Tag Archives: Liberalism

The jump from the text

When I read the Bible – like reading anything – I struggle against wandering concentration. For some reason, I develop intense interest in the grass outside the window or the small cobwebs around the light fitting.

That’s bad enough. Possibly it’s disrespectful. Even worse is to¬†actively choose a Bible reading method that sets distraction as the standard and as essential.

This is what I call wandering from the text. It’s when we stop truly listening to what is written, and listen instead to something of our own imagining.

Here are a couple of ways to go wrong in this way.

Theological liberalism is the approach that gives priority to human reason, over authoritative revelation. It often asks what is reasonable or logical, what we might consider possible. It frequently displays great intelligence, I believe, but elevates us and our ideas above God and his word.

Liberalism still looks at the Bible. Yet it wanders from the text.

In reading John’s gospel, for instance, this approach tries to reconstruct what was happening when it was written. John was not written by John, but by the Johannine community – and they must have been facing pressures internal and external which are reflected in the text.

Or Daniel is not a book that tells anything about a real Daniel in a real situation of exile. It is instead a fiction created to explain the current situation of the shadowy author (and his community).

Or Deuteronomy has nothing at all to do with Moses and post-exodus Israel. It is instead about the exile many centuries later, and written as a theological explanation for the situation of defeat and dislocation.

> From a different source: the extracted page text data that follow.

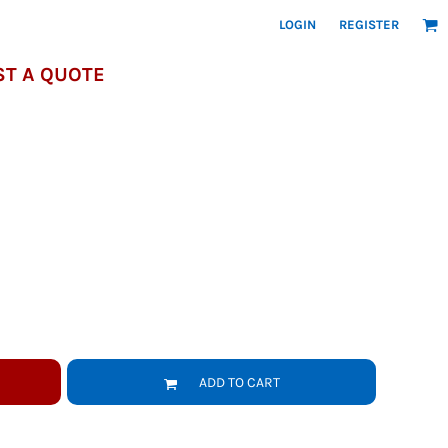
LOGIN
REGISTER
T A QUOTE
ADD TO CART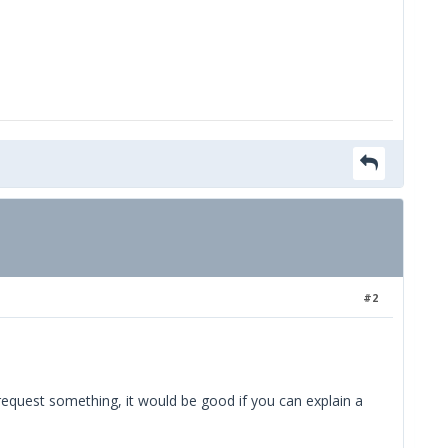
#2
 request something, it would be good if you can explain a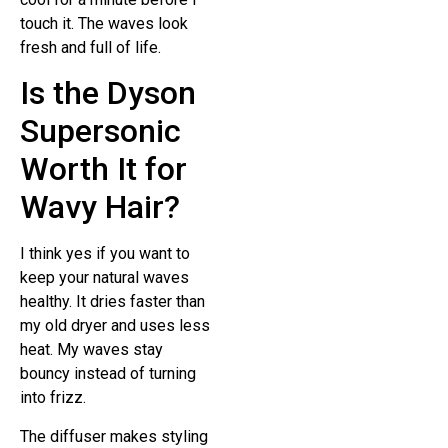
touch it. The waves look
fresh and full of life.
Is the Dyson
Supersonic
Worth It for
Wavy Hair?
I think yes if you want to
keep your natural waves
healthy. It dries faster than
my old dryer and uses less
heat. My waves stay
bouncy instead of turning
into frizz.
The diffuser makes styling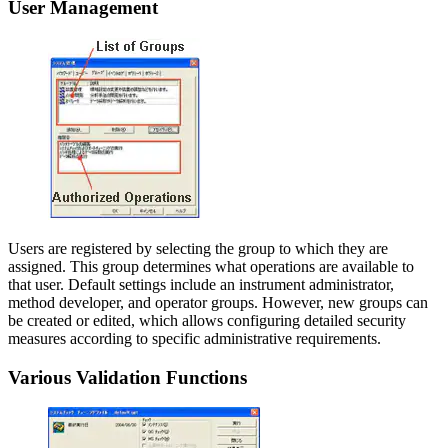
User Management
Users are registered by selecting the group to which they are
assigned. This group determines what operations are available to
that user. Default settings include an instrument administrator,
method developer, and operator groups. However, new groups can
be created or edited, which allows configuring detailed security
measures according to specific administrative requirements.
Various Validation Functions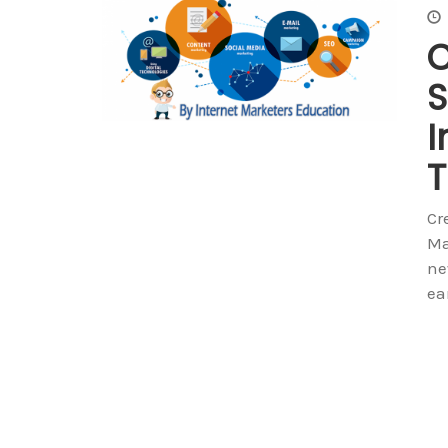
C
S
I
T
Cr
Ma
ne
ea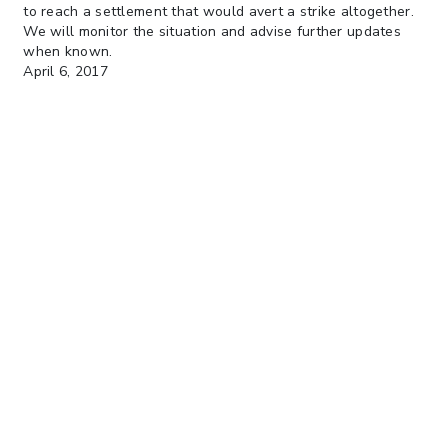
to reach a settlement that would avert a strike altogether.
We will monitor the situation and advise further updates
when known.
April 6, 2017
Dockworkers unions in India are calling for a nationwide
strike beginning on April 19 in order to force the
government to make changes to the recently enacted bill
that restructures the country’s port administrative system.
An official strike notice has been delivered to port
authorities and the Indian Ministry of Shipping.
The government is expected to meet with union officials to
discuss how to avert the strike.
We will monitor the situation and will advise developments.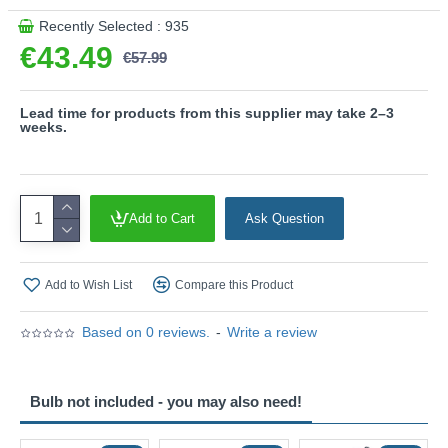
Recently Selected : 935
€43.49
€57.99
Lead time for products from this supplier may take 2–3
weeks.
Add to Cart
Ask Question
Add to Wish List
Compare this Product
Based on 0 reviews.
-
Write a review
Bulb not included - you may also need!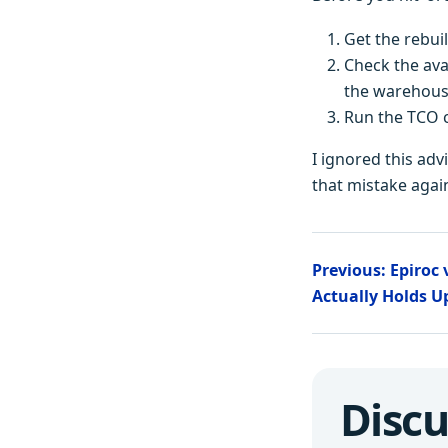
Get the rebui
Check the avai
the warehous
Run the TCO c
I ignored this adv
that mistake again
Previous: Epiroc
Actually Holds 
Discu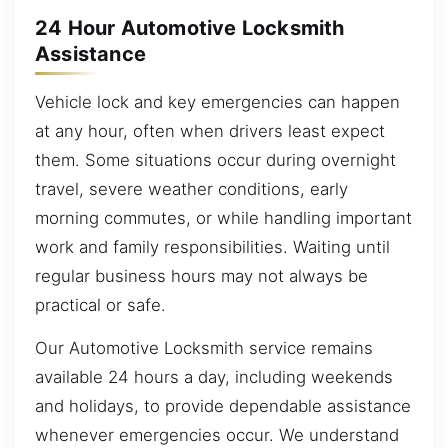
24 Hour Automotive Locksmith
Assistance
Vehicle lock and key emergencies can happen
at any hour, often when drivers least expect
them. Some situations occur during overnight
travel, severe weather conditions, early
morning commutes, or while handling important
work and family responsibilities. Waiting until
regular business hours may not always be
practical or safe.
Our Automotive Locksmith service remains
available 24 hours a day, including weekends
and holidays, to provide dependable assistance
whenever emergencies occur. We understand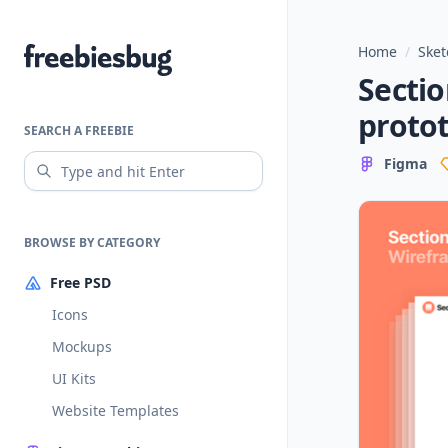
Home
/
Sket
Freebiesbug
Sectio
proto
SEARCH A FREEBIE
Figma
BROWSE BY CATEGORY
Free PSD
Icons
Mockups
UI Kits
Website Templates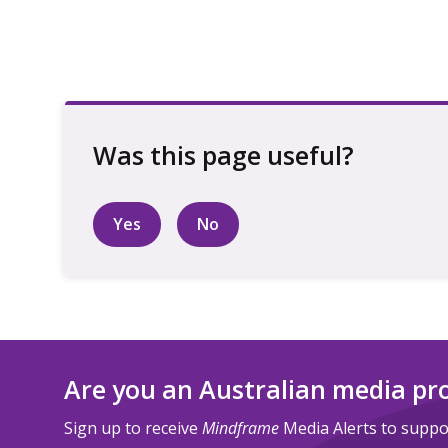
Yes
No
Are you an Australian media pr
Sign up to receive
Mindframe
Media Alerts to suppor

Simple Christian piety can see clearly that liberalism has jumped from the text. But, ironically, can jump even further. While liberalism jumps from text to imaginatively-reconstructed historical setting, pious readings jump from the text directly to us.

This approach takes the text seriously – as personal guide – but not always seriously enough to listen to what it actually says. So, for instance, a pious reader will know Jeremiah 29:11 (about ‘the plans I have for you’), but know nothing of why Jeremiah spoke those words at the time. The verse becomes, instead, a way to help me in unemployment/illness/etc.

Whatever the comforting intent, we’ve jumped from the text. And made ourselves the centre!

What should we do? Slow down, to read, listen, and understand what the text is saying. Listen to the whole, not seek crumbs of information for my own personal use. The benefit: we will hear God’s word better, we will understand the historical situation a little more, and we will be better able to receive the comfort that comes from listening to God.